Exercise: Restate word for word the entries below, starting at the line with "(x=115, y=162) px" and ending at the line with "- tumour enhancement". Keep both end lines and omit the pictures.

(Records from a collection)
○ ○ ○ ○
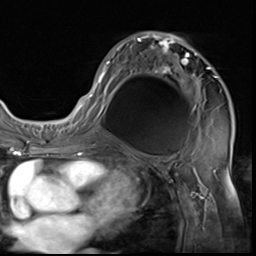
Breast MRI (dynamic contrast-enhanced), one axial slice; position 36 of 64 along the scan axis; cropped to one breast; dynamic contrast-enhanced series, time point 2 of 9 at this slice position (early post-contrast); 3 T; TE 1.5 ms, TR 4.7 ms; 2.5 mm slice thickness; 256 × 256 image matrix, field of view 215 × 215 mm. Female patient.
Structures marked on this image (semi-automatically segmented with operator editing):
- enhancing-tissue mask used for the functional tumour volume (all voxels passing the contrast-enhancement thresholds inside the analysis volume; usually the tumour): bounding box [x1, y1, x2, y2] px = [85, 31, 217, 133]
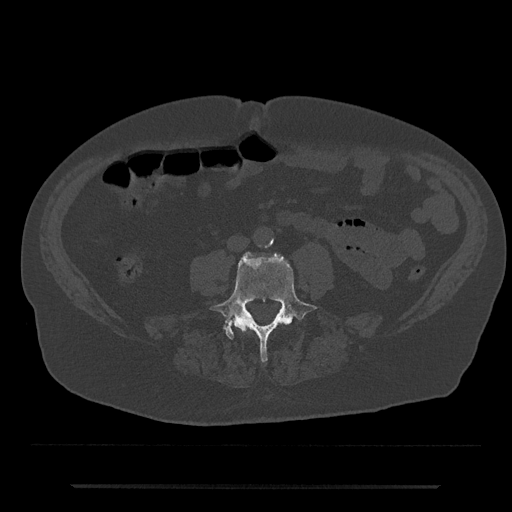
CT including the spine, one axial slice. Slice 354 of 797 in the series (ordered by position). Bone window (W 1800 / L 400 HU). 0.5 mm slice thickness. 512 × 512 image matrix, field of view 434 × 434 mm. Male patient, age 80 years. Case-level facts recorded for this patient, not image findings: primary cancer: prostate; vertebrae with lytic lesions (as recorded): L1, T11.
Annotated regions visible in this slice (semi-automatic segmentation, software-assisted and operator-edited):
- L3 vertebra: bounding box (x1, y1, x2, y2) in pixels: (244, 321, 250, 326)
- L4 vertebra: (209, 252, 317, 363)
○ ○ ○ ○
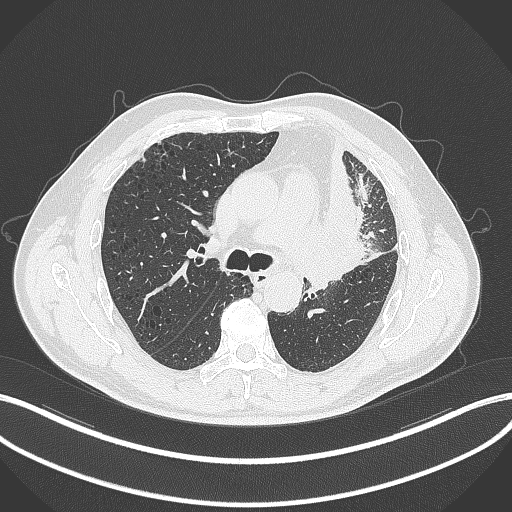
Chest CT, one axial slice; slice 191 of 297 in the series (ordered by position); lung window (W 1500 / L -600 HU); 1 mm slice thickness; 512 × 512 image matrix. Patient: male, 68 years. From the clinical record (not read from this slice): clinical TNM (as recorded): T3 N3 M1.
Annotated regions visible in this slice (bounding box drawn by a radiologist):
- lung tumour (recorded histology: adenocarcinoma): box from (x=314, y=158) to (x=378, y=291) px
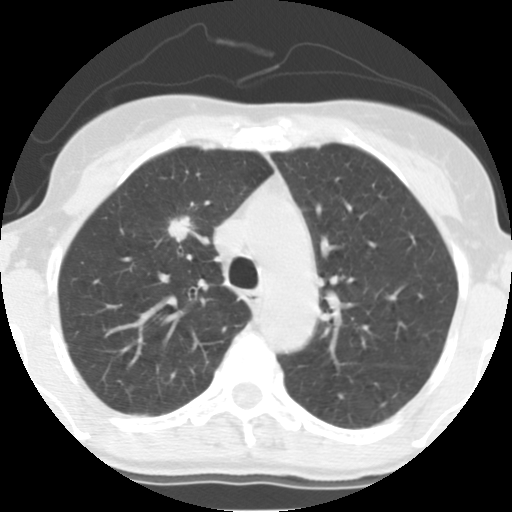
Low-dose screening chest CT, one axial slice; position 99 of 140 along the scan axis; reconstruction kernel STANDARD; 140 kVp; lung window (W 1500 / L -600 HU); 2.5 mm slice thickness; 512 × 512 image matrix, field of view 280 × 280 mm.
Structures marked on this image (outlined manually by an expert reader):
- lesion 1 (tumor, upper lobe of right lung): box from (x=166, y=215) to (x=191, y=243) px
○ ○ ○ ○
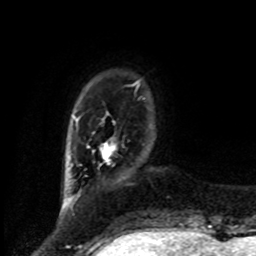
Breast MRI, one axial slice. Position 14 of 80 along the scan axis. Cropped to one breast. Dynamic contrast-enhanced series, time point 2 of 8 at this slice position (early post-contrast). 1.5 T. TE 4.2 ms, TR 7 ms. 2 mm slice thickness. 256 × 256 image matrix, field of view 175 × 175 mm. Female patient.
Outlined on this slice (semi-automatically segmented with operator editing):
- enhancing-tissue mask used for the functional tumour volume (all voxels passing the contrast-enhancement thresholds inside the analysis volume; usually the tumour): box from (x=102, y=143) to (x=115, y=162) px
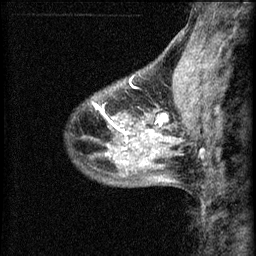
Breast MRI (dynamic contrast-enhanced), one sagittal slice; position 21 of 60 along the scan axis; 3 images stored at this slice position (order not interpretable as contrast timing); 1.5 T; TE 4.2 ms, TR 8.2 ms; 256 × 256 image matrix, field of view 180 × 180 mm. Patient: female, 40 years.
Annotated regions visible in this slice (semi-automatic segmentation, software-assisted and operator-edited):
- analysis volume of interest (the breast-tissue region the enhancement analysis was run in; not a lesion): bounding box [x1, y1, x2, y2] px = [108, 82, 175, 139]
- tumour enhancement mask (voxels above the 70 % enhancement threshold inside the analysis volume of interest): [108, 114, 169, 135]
○ ○ ○ ○
Solution below:
- enhancing-tissue mask used for the functional tumour volume (all voxels passing the contrast-enhancement thresholds inside the analysis volume; usually the tumour): box from (x=102, y=143) to (x=115, y=162) px
Breast MRI (dynamic contrast-enhanced), one sagittal slice; position 21 of 60 along the scan axis; 3 images stored at this slice position (order not interpretable as contrast timing); 1.5 T; TE 4.2 ms, TR 8.2 ms; 256 × 256 image matrix, field of view 180 × 180 mm. Patient: female, 40 years.
Annotated regions visible in this slice (semi-automatic segmentation, software-assisted and operator-edited):
- analysis volume of interest (the breast-tissue region the enhancement analysis was run in; not a lesion): bounding box [x1, y1, x2, y2] px = [108, 82, 175, 139]
- tumour enhancement mask (voxels above the 70 % enhancement threshold inside the analysis volume of interest): [108, 114, 169, 135]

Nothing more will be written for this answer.